— START OF ROWS —

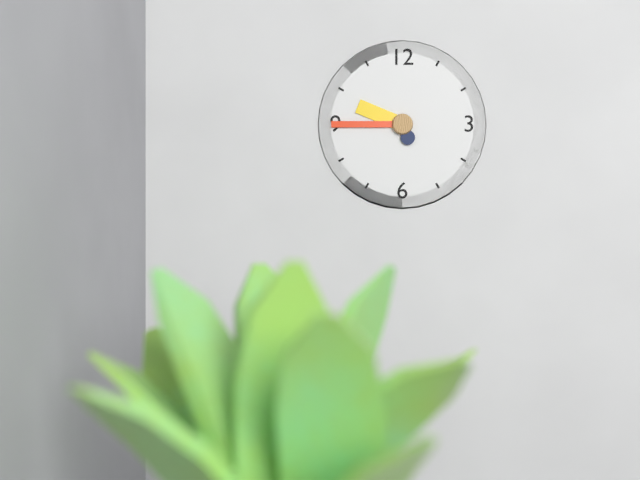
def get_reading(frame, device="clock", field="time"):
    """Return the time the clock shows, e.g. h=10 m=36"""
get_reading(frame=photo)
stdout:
h=9 m=45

— END OF ROWS —

Could you convert the listing above into a JSON list of strings, with one string for each line, blank lines skipped and the pictures left out?

[
  "def get_reading(frame, device=\"clock\", field=\"time\"):",
  "    \"\"\"Return the time the clock shows, e.g. h=10 m=36\"\"\"",
  "get_reading(frame=photo)",
  "stdout:",
  "h=9 m=45"
]